Legs dangling, feet bare, sitting uneasily on the end of the examining bench she feels a cold shiver of loss trouble through her. “No.”

He’s a specialist she found online, deliberately out of network. Patchwork hair not necessarily all his own, troubled skin, lab coat, skinny legs crossed, hipster socks showing, the doctor makes a few more marks with a stylus on the wireless tablet crooked in his arm, then glances up at her, pushing rimless glasses back up his nose.

“Ping-Pong,” Sentro offers. “In high school.”
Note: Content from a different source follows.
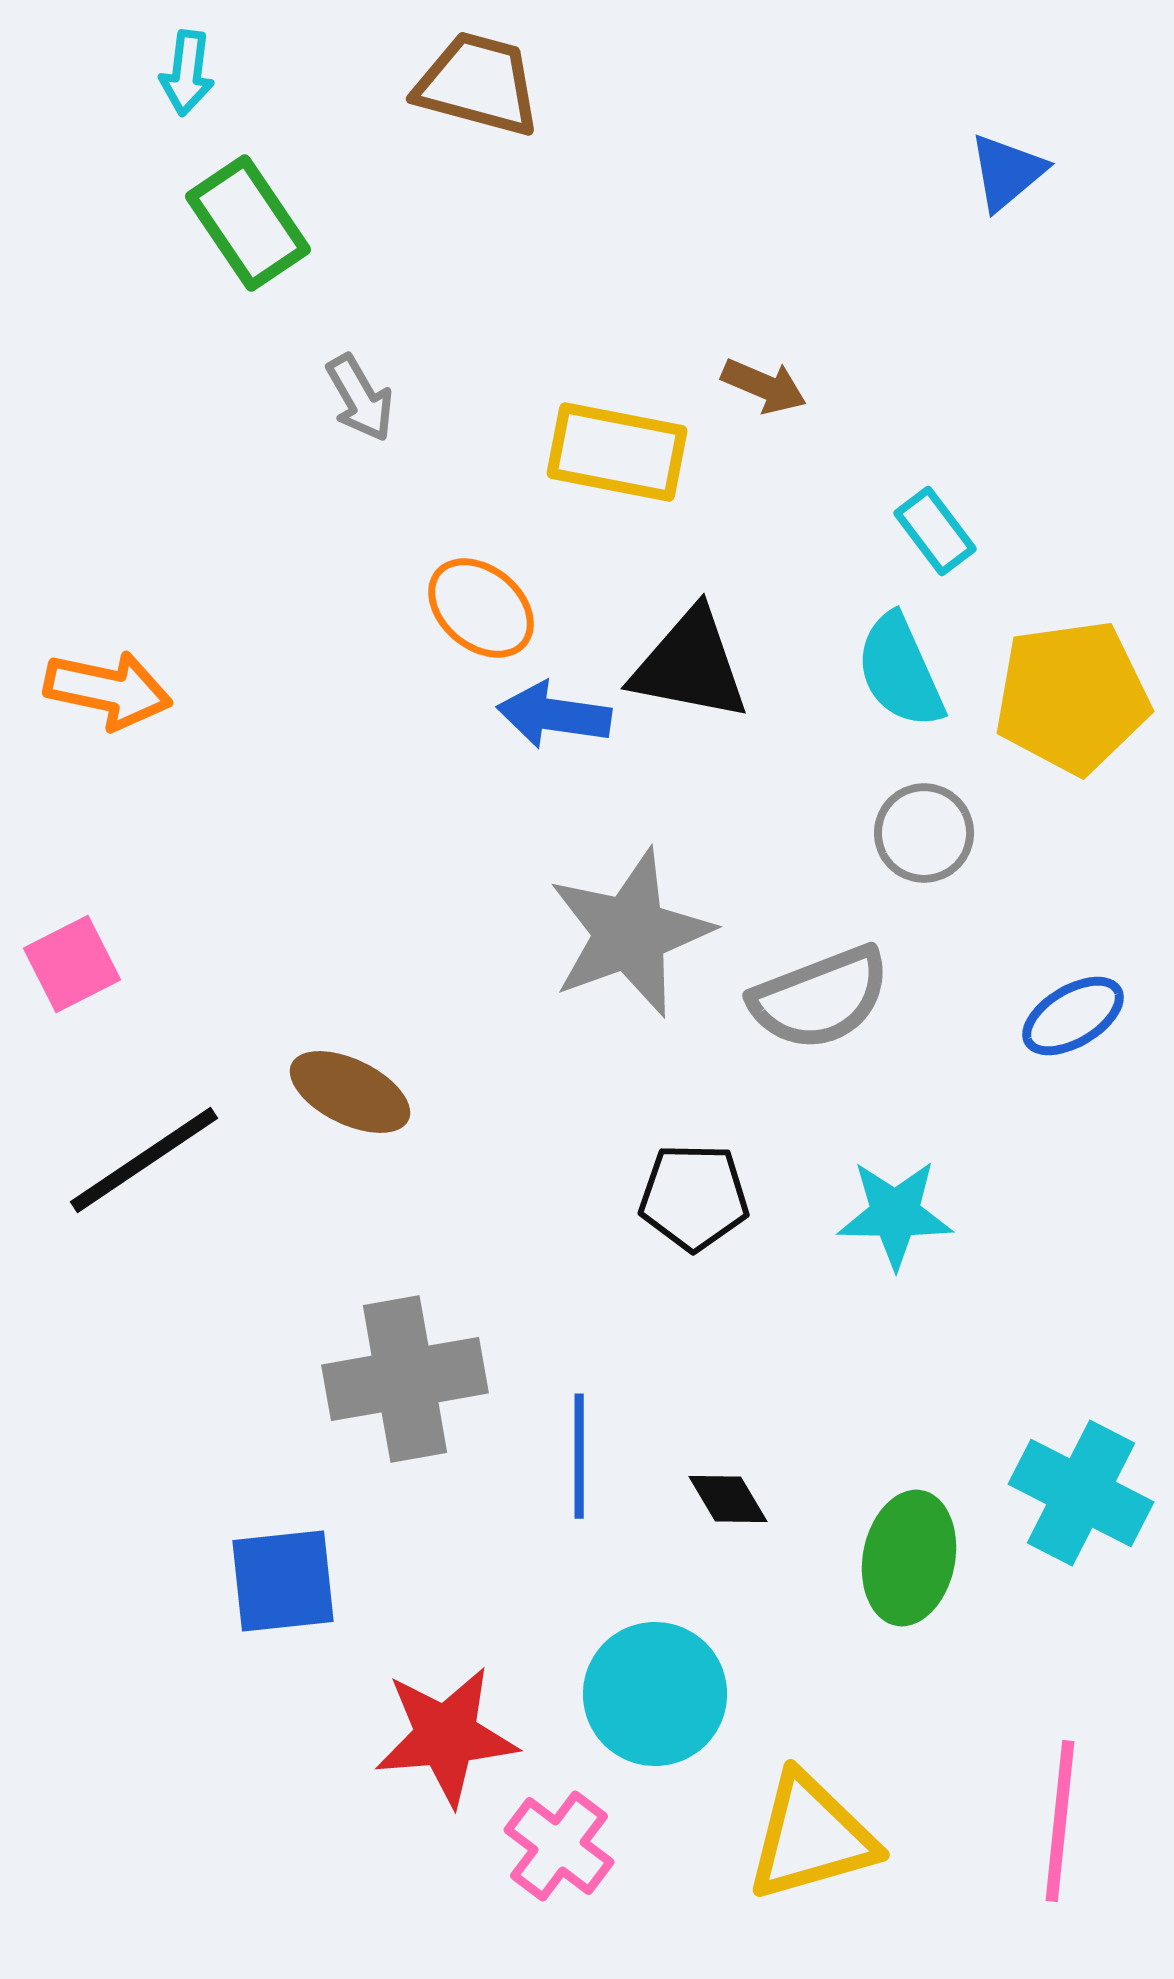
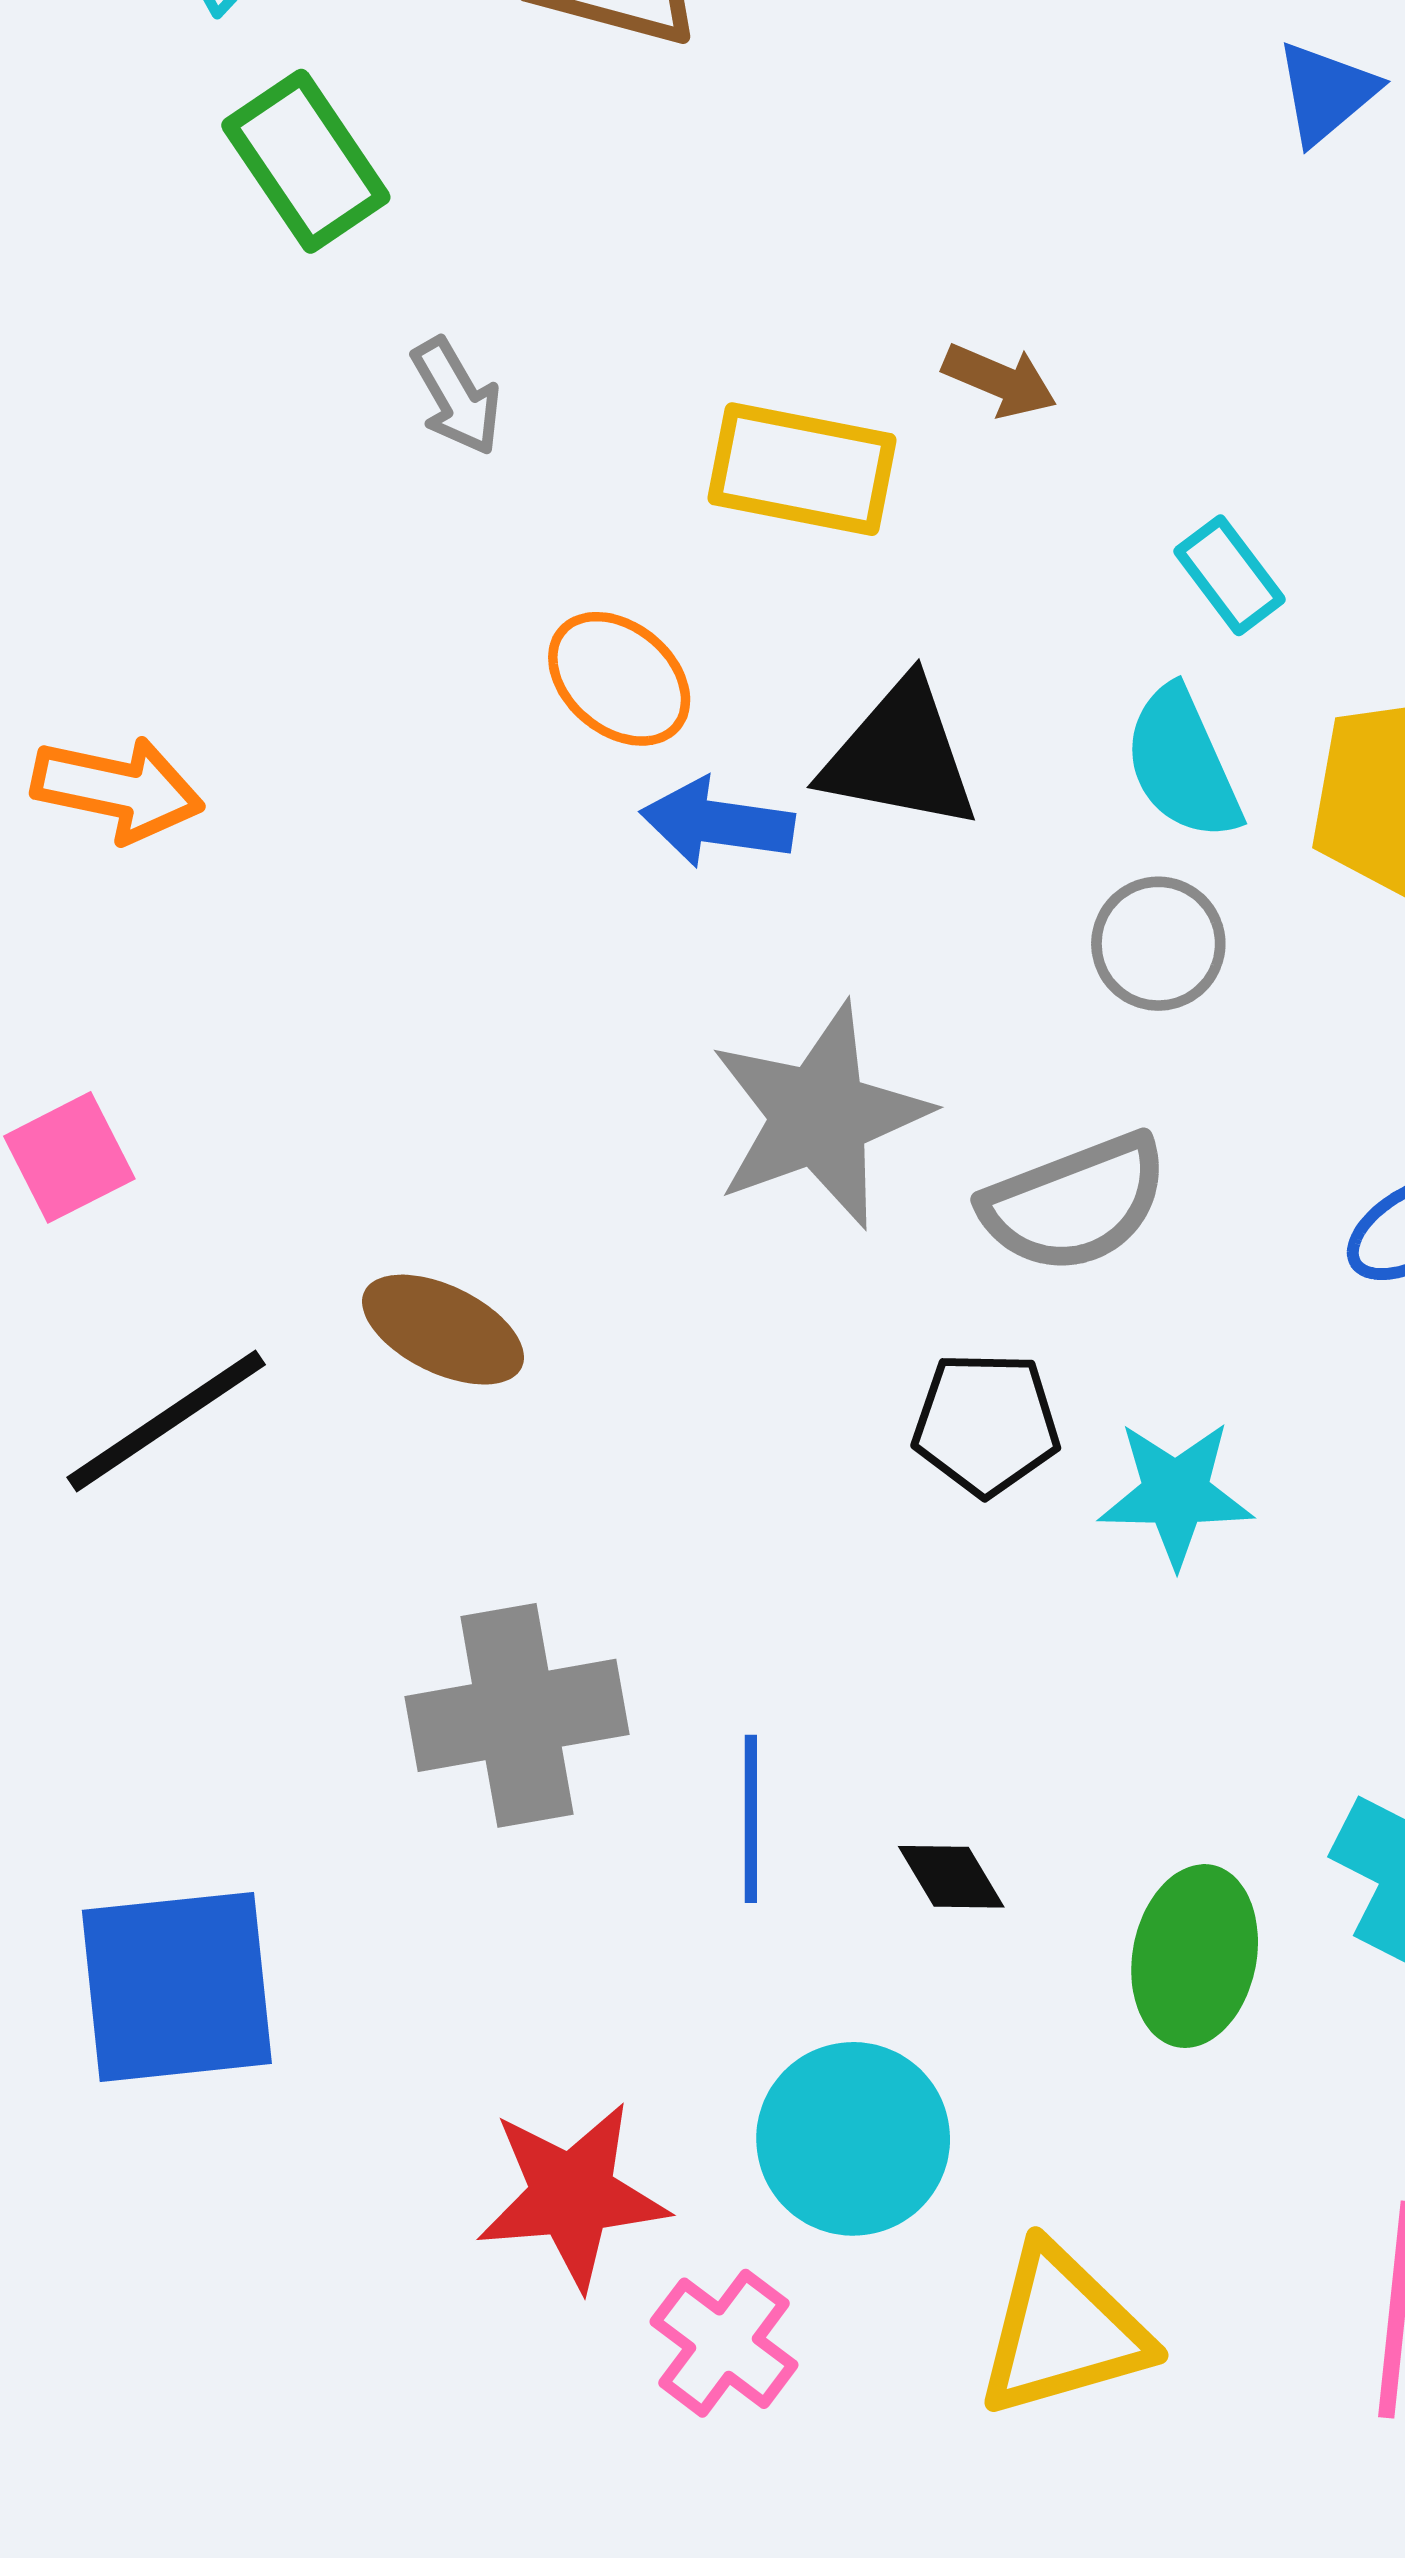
gray circle: (924, 833) -> (1158, 944), moved
black pentagon: (694, 1197) -> (986, 1424), moved
blue square: (283, 1581) -> (177, 1987), moved, size x1.4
“Your film shows evidence of multiple concussions. Serial TBI.” He’s fishing.

“Traumatic brain injury?” She just stares at him. The fluorescent ceiling has a faint low-frequency hum that harmonizes with her tinnitus and reminds her of something new; an image flickers, indistinct. Cairo? Apple-shaped man in a mustard-colored suit. Comic book eye patch, leather, tooled with a starburst.

Then gone in, literally, a flash.

Her hearing has, until the high scree crept into it, always been freakishly good.

. . . I’m a cowboy who never saw a cow,

never roped a steer ’cause I don’t know how,

and I sure ain’t fixin’ to startin’ now—

“At some point in your life, Aubrey,” the doctor is explaining, “you received a blow to the head, and then again, and then again—more than once is what I’m saying, likely over an extended period of time, months, years. And now you’re paying the price for it.” His eyes keep straying to the small bandage under her ear, but he seems to have no idea how close he’s stumbled toward the truth.

“Wouldn’t I remember something like that?” She wonders if he can tell she’s dissembling.

“You would. Until you forgot.” There’s a hesitation before he asks, as kindly as he can, “Abusive relationship?”

“Excuse me?”

“Did your late husband get physical with you?”

“What?” The utter absurdity of this misunderstanding is a relief. “No. Nothing like that. Not my husband or anyone. Ever.” She conjures a picture of Dennis, with the easy, restful eyes, running a hand lightly through her hair. His gentle touch a glory.

“Okay. Well. What you have we call persistent postconcussion syndrome,” the doctor tells her, “and it would explain your headaches, the aural distortions, mood swings, memory problems, and so forth. Unfortunately it can present long after the original trauma.”